XML Facade instead of value objects?

19 Nov 2007

I have a project I'm working on where it'd be great if older versions of the software preserved information in the XML file format that it didn't understand. For example, imagine if Version 1 (V1) of the software had this for a file format:

<data>
<value>1</value>
</data>

Now imagine if V2 of the file added an attribute

<data>
<value type="number">1</value>
</data>

It'd be great if you opened that second file with the V1 software and then saved it again, it would preserve the stuff it didn't understand. Unfortunately that's not how I usually write my value objects.
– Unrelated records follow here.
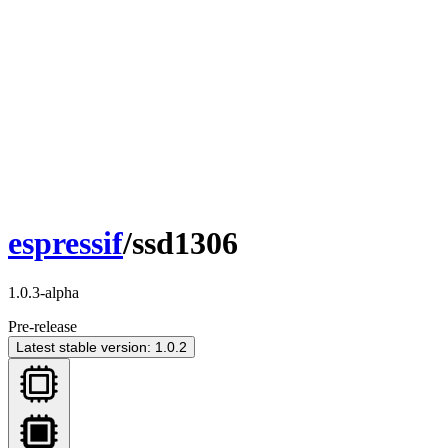
espressif
/ssd1306
1.0.3-alpha
Pre-release
Latest stable version: 1.0.2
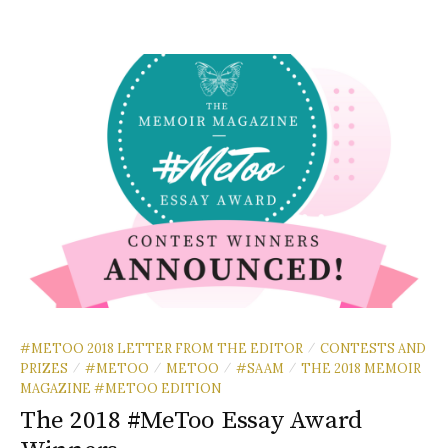
#METOO 2018 LETTER FROM THE EDITOR
CONTESTS AND
/
PRIZES
#METOO
METOO
#SAAM
THE 2018 MEMOIR
/
/
/
/
MAGAZINE #METOO EDITION
The 2018 #MeToo Essay Award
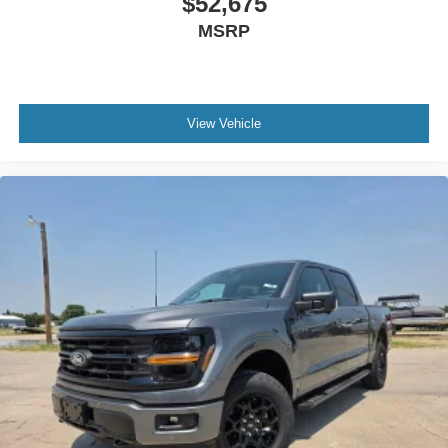
$52,675
MSRP
View Vehicle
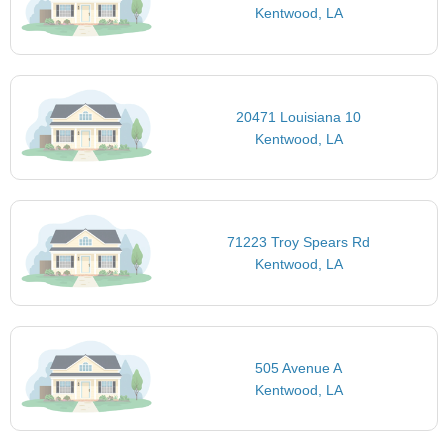
Kentwood, LA
20471 Louisiana 10
Kentwood, LA
71223 Troy Spears Rd
Kentwood, LA
505 Avenue A
Kentwood, LA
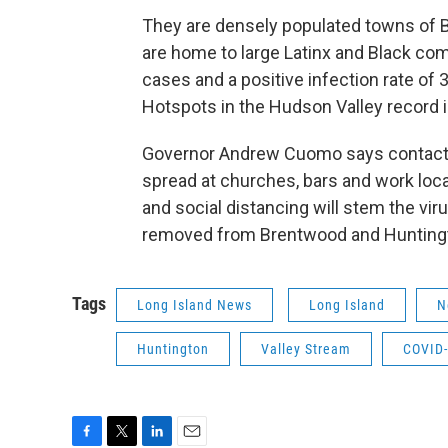
They are densely populated towns of 
are home to large Latinx and Black c
cases and a positive infection rate of 
Hotspots in the Hudson Valley record i
Governor Andrew Cuomo says contact tr
spread at churches, bars and work loc
and social distancing will stem the vir
removed from Brentwood and Huntingto
Tags
Long Island News
Long Island
N
Huntington
Valley Stream
COVID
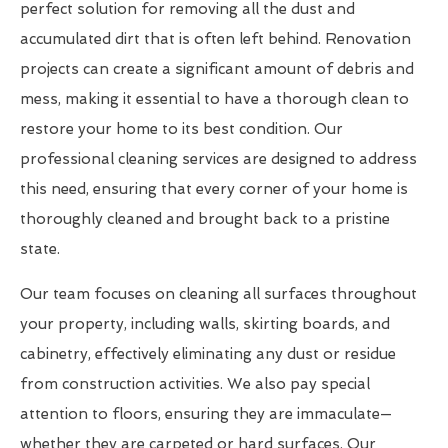
perfect solution for removing all the dust and
accumulated dirt that is often left behind. Renovation
projects can create a significant amount of debris and
mess, making it essential to have a thorough clean to
restore your home to its best condition. Our
professional cleaning services are designed to address
this need, ensuring that every corner of your home is
thoroughly cleaned and brought back to a pristine
state.
Our team focuses on cleaning all surfaces throughout
your property, including walls, skirting boards, and
cabinetry, effectively eliminating any dust or residue
from construction activities. We also pay special
attention to floors, ensuring they are immaculate—
whether they are carpeted or hard surfaces. Our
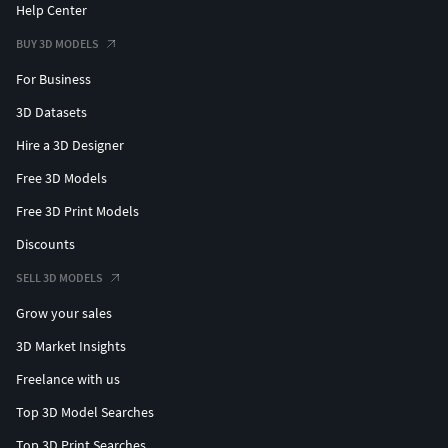
Help Center
BUY 3D MODELS
For Business
3D Datasets
Hire a 3D Designer
Free 3D Models
Free 3D Print Models
Discounts
SELL 3D MODELS
Grow your sales
3D Market Insights
Freelance with us
Top 3D Model Searches
Top 3D Print Searches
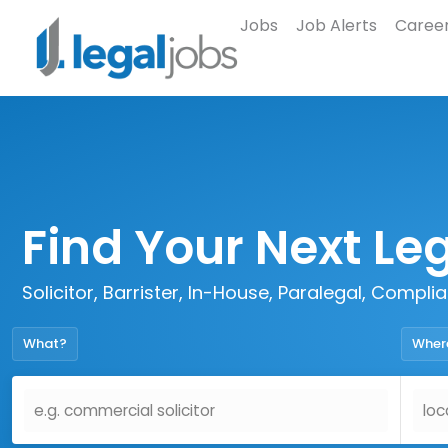
Jobs
Job Alerts
Career
Find Your Next Le
Solicitor, Barrister, In-House, Paralegal, Compl
What?
Wher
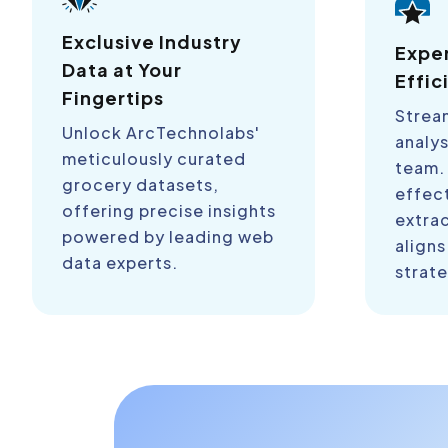
Exclusive Industry
Expe
Data at Your
Effic
Fingertips
Strea
Unlock ArcTechnolabs'
analys
meticulously curated
team.
grocery datasets,
effect
offering precise insights
extra
powered by leading web
aligns
data experts.
strate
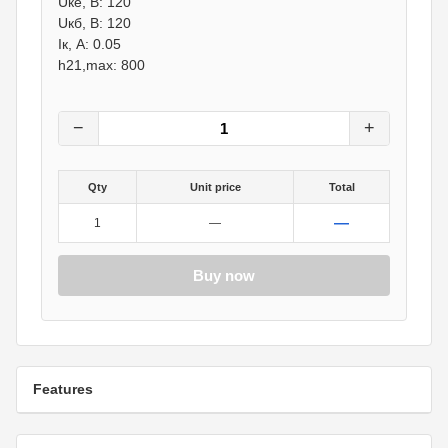
Uке, В: 120
Uкб, В: 120
Iк, А: 0.05
h21,max: 800
−
+
Qty
Unit price
Total
—
1
—
Buy now
Features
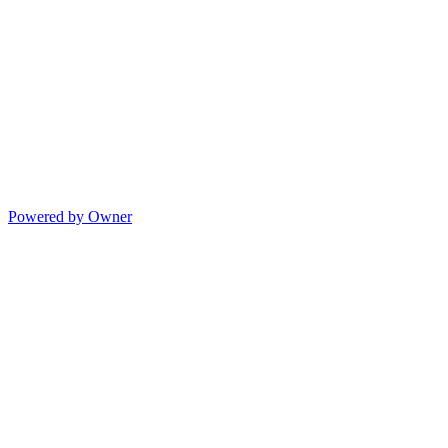
Powered by Owner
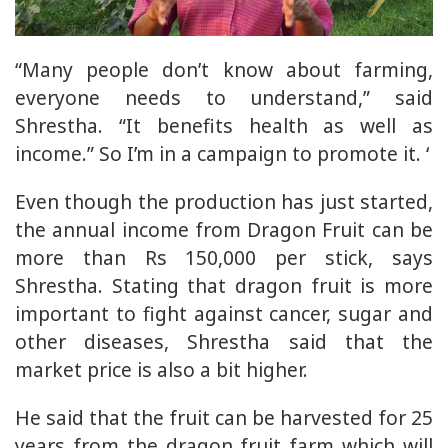
“Many people don’t know about farming,
everyone needs to understand,” said
Shrestha. “It benefits health as well as
income.” So I’m in a campaign to promote it. ‘
Even though the production has just started,
the annual income from Dragon Fruit can be
more than Rs 150,000 per stick, says
Shrestha. Stating that dragon fruit is more
important to fight against cancer, sugar and
other diseases, Shrestha said that the
market price is also a bit higher.
He said that the fruit can be harvested for 25
years from the dragon fruit farm which will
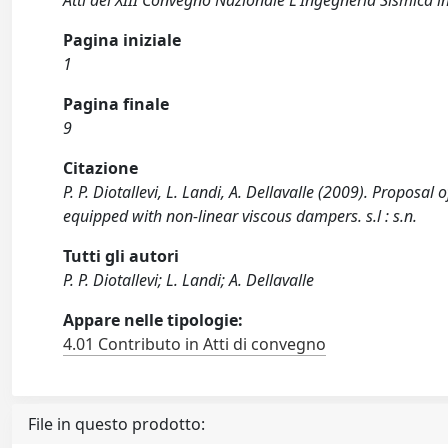
Atti del XIII Convegno Nazionale L'Ingegneria Sismica in
Pagina iniziale
1
Pagina finale
9
Citazione
P. P. Diotallevi, L. Landi, A. Dellavalle (2009). Proposal
equipped with non-linear viscous dampers. s.l : s.n.
Tutti gli autori
P. P. Diotallevi; L. Landi; A. Dellavalle
Appare nelle tipologie:
4.01 Contributo in Atti di convegno
File in questo prodotto:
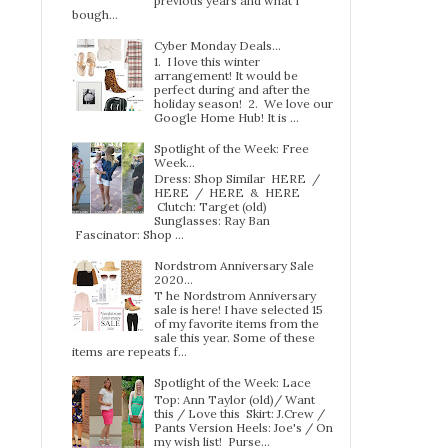
previous years and what I
bough...
Cyber Monday Deals...
1. I love this winter
arrangement! It would be
perfect during and after the
holiday season! 2. We love our
Google Home Hub! It is ...
Spotlight of the Week: Free
Week…
Dress: Shop Similar HERE /
HERE / HERE & HERE
Clutch: Target (old)
Sunglasses: Ray Ban
Fascinator: Shop ...
Nordstrom Anniversary Sale
2020...
T he Nordstrom Anniversary
sale is here! I have selected 15
of my favorite items from the
sale this year. Some of these
items are repeats f...
Spotlight of the Week: Lace
Top: Ann Taylor (old)/ Want
this / Love this Skirt: J.Crew /
Pants Version Heels: Joe's / On
my wish list! Purse...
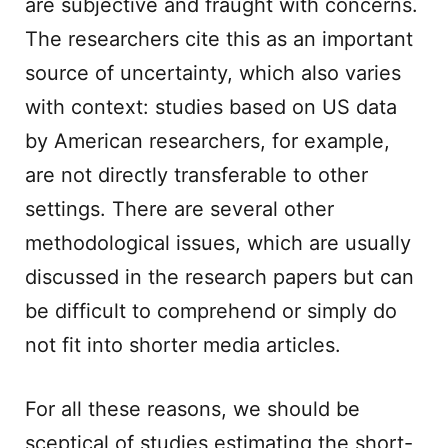
are subjective and fraught with concerns.
The researchers cite this as an important
source of uncertainty, which also varies
with context: studies based on US data
by American researchers, for example,
are not directly transferable to other
settings. There are several other
methodological issues, which are usually
discussed in the research papers but can
be difficult to comprehend or simply do
not fit into shorter media articles.
For all these reasons, we should be
sceptical of studies estimating the short-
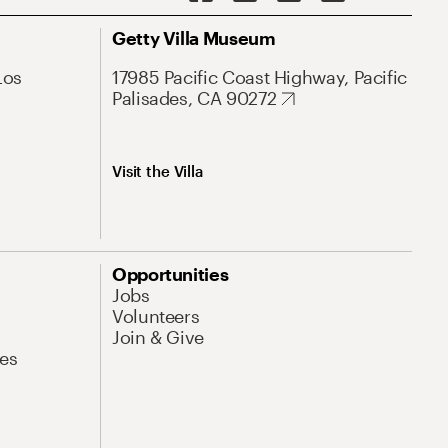
Getty Villa Museum
Los
17985 Pacific Coast Highway, Pacific
Palisades, CA 90272
Visit the Villa
Opportunities
Jobs
Volunteers
Join & Give
es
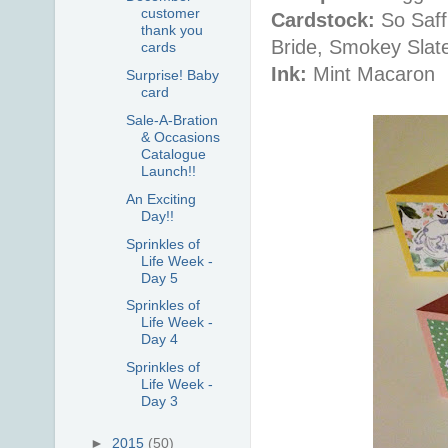
customer
Cardstock:
So Saff
thank you
Bride, Smokey Slat
cards
Ink:
Mint Macaron
Surprise! Baby
card
Sale-A-Bration
& Occasions
Catalogue
Launch!!
An Exciting
Day!!
Sprinkles of
Life Week -
Day 5
Sprinkles of
Life Week -
Day 4
Sprinkles of
Life Week -
Day 3
►
2015
(50)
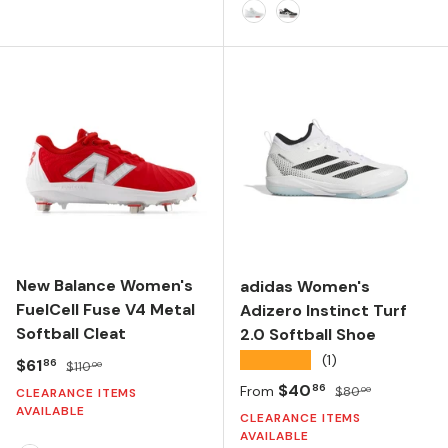
CORE BLACK/FTWR WHITE/FTWR WHITE
FTWR WHITE/CORE BLACK/CORE BLACK
TEAM LIGHT GREY/SILVER METALLIC/FTWR W
White/Silver Metallic
Black/White
New Balance Women's
adidas Women's
FuelCell Fuse V4 Metal
Adizero Instinct Turf
Softball Cleat
2.0 Softball Shoe
★★★★★
(1)
Sale price
Regular price
$61
86
$110
00
Sale price
Regular price
$40
86
From
$80
00
CLEARANCE ITEMS
AVAILABLE
CLEARANCE ITEMS
AVAILABLE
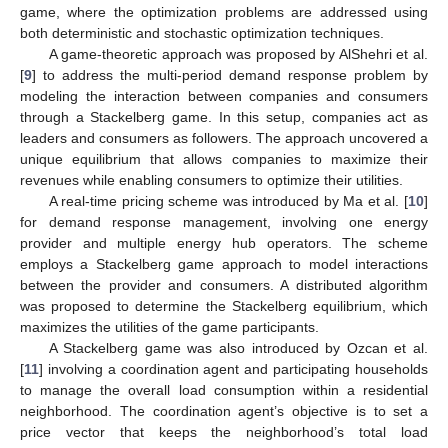
game, where the optimization problems are addressed using
both deterministic and stochastic optimization techniques.
A game-theoretic approach was proposed by AlShehri et al.
[
9
] to address the multi-period demand response problem by
modeling the interaction between companies and consumers
through a Stackelberg game. In this setup, companies act as
leaders and consumers as followers. The approach uncovered a
unique equilibrium that allows companies to maximize their
revenues while enabling consumers to optimize their utilities.
A real-time pricing scheme was introduced by Ma et al. [
10
]
for demand response management, involving one energy
provider and multiple energy hub operators. The scheme
employs a Stackelberg game approach to model interactions
between the provider and consumers. A distributed algorithm
was proposed to determine the Stackelberg equilibrium, which
maximizes the utilities of the game participants.
A Stackelberg game was also introduced by Ozcan et al.
[
11
] involving a coordination agent and participating households
to manage the overall load consumption within a residential
neighborhood. The coordination agent’s objective is to set a
price vector that keeps the neighborhood’s total load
Usually I do something like:


public class ValueObject
{
public var value:Number;
public static function fromXML( xml:XML ) : ValueObject
{
var v:ValueObject = new ValueObject();
v.value = xml.value;
}

public function toXML( ) : XML
{
var xml:XML = <data>;
xml.value = value;
return xml;
}
}


As you can see, anything in the file that it doesn't understand is lost. But what if we followed a facade pattern for our data objects and did something more like this:


public class ValueObject
{
protected var source:XML;

public static function fromXML( xml:XML ) : ValueObject
{
v.source = xml;
}

public function toXML() : XML
{
return source;
}

public function get value() : Number {return source.value;}
public function set value(val:Number) : void {source.value = val;}
}


They both have the exact same API, but the second one will preserve XML attributes (or even nodes) that it doesn't understand.

What about AMF based projects, especially when passing rich objects with a Red5 server? I know there's a pretty seamless mechanism in place if properties aren't known, but how do you get those unknown properties back to the server?

What other solutions or best-practices do other people follow for solving this issue?